I really dislike writing book reviews because whenever I read a disappointing book, I always feel like the horrible mean lady telling the mother their baby is ugly. So, instead, I just give them stars on Amazon and Good Reads and carry on with life assuming I didn’t hurt anyone’s feelings about their babies or their books.
When a book is really, really good, however, I have no problem writing a review. Look at the words flowing out of the keyboard, straight onto the WordPress screen like nobody’s business. This review? It’s practically writing itself.
First, the jist of it: One Step Beyond chronicles Malcolm Law’s crazy ass idea of quitting normal life and running New Zealand’s Seven Great Walks (in the mainland) in Seven Days to raise money for the Leukaemia and Blood Foundation (which is now called Leukaemia & Blood Cancer New Zealand). If you’re not from New Zealand and/or you’ve never heard of the Seven Great Walks, you can read about them here or you can just trust me when I tell you that this is one of the craziest ideas a runner could have (the equivalent of running 9 mountain marathons in seven consecutive days, having to make your way to all these remote places in different parts of the country).
The book documents the entire process from planning to training and execution, along with all the crazy bits in between. If you’re a runner, it’s the book you have been waiting to read. If you’re someone who likes adventure, it’s the book you have been waiting to read. If you love sitting on the couch doing nothing but deep down wish you were out there exploring, then you should already be halfway through this book. What are you still doing here?
By the time I first heard about Malcolm Law, a couple of years had passed since this first 7in7 adventure. His website was one of the first I discovered when I first started getting into trail running a couple of years ago. At the time, he was gearing up for his CoastPathRun an epic adventure to raise funds for Mental Health Foundation NZ. Mal at the time emailed me saying thank you for the donation to his cause (sending personal thank you notes to donors was important to him, as he talks about in the book) and I thanked him for the inspiration (I was training for a 35k trail, and felt like I needed all the extra inspiration I could find). From then on, I’ve followed his adventures closely (like that time he “climbed Everest in a day” in preparation for the CoastPathRun) and his website – a trail running bible for New Zealand – became a sort of manual of reference for me, whenever I want a new trail to explore.
In the book, he makes no secrets about all the work that went into organising 7in7, about the decision to quit his day job and run after his passion instead. The market analyst turned adventurer extraordinaire did exactly what each one of us secretly dreams of doing and turned his passion into his full-time job. What’s even more awesome, I hear you ask? He has single-handedly raised over a quarter of a million dollars to the Leukaemia and Blood Foundation in the process. Don’t even try to pretend that’s not what you want to do too.
One of the reasons it took me longer than usual to finish this book was because of the amount of times I got distracted and found myself drifting away, having flashbacks of past trail runs and an unbelievable envy of Mal for having dared to even dream to do something like the 7in7.
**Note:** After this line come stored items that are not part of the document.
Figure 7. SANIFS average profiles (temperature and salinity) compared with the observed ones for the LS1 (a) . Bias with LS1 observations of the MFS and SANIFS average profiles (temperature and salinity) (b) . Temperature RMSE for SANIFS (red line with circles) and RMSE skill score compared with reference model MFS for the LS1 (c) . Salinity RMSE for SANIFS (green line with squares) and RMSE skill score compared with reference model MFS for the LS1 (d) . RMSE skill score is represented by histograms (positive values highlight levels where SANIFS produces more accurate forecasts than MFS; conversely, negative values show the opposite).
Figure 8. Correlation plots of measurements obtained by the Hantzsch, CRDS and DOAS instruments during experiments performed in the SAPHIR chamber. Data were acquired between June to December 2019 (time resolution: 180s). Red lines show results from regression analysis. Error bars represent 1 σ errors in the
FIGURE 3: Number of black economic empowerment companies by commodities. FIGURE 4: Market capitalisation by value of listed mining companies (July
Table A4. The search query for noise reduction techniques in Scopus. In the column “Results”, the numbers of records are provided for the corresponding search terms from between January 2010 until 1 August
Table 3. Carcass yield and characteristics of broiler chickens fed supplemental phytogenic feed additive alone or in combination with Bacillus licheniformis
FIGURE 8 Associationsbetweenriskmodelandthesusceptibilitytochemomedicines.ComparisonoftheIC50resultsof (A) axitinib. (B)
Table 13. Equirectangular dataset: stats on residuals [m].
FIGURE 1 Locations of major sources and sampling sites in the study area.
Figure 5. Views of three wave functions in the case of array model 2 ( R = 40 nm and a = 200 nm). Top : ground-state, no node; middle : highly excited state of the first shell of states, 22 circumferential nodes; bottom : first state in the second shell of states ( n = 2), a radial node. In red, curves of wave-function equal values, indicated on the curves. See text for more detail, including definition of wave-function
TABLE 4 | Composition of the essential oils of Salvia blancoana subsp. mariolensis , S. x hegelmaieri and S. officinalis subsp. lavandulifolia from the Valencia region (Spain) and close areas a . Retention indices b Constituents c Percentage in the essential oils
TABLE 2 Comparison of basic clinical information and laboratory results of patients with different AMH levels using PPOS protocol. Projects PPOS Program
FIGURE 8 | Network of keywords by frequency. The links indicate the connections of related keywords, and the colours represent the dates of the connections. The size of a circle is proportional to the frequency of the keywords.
I’m pretty sure that was his point, though. He wanted to create that envy because it is that envy that gets you out there doing stuff. His premise is that, if he can do it, anybody can do it. Yes, even you. Or I. It’s the triumph of the “average” man. Mal doesn’t break any records other than the ones he sets for himself (which are pretty damn huge anyway). The point is, he’s just a regular person, not an elite athlete who’s been training for this his entire life. You know what that means, right? It means there’s hope. That if we suck it up and get out there like he did, if we harden up about the blisters and take the hills head on, we can do it too. That’s pretty damn exciting.
More importantly, though, he had a cause. He did it for his brother Alan, who died 40 years ago of Leukemia – something Mal could never quite get over. On his feet, during the adventure, his running shoes. Around his neck, the photo of his brother Alan, the real reason for this whole thing. Let’s get one thing straight: no one just decides that they feel like going for a massive seven-day trail run, up and down mountains and through rugged country. This was his way of finding closure for his brother’s death, an issue that had gone unresolved in his heart for 40 years. In the process, he helped a whole lot of people going through the same thing his family did back then. You know how running makes people awesome? It’s for stuff like this too.
By the time I got to the epilogue, last night, I was experiencing some weird symptoms: teary eyes (his son Beinn running the final few meters of the Kepler Challenge with him? Stop it, you’re making my heart hurt!) and really, really itchy feet, desperate to step on the trails.
If you think things have now gotten a little out of hand and he can’t get himself into anything crazier, think again. He’s plotting an even more outrageous adventure so keep an eye on Running Wild NZ for details. Also, that’s the same website where you can buy his book from, if you want to read an amazing story and get inspired to do epic stuff with yourself.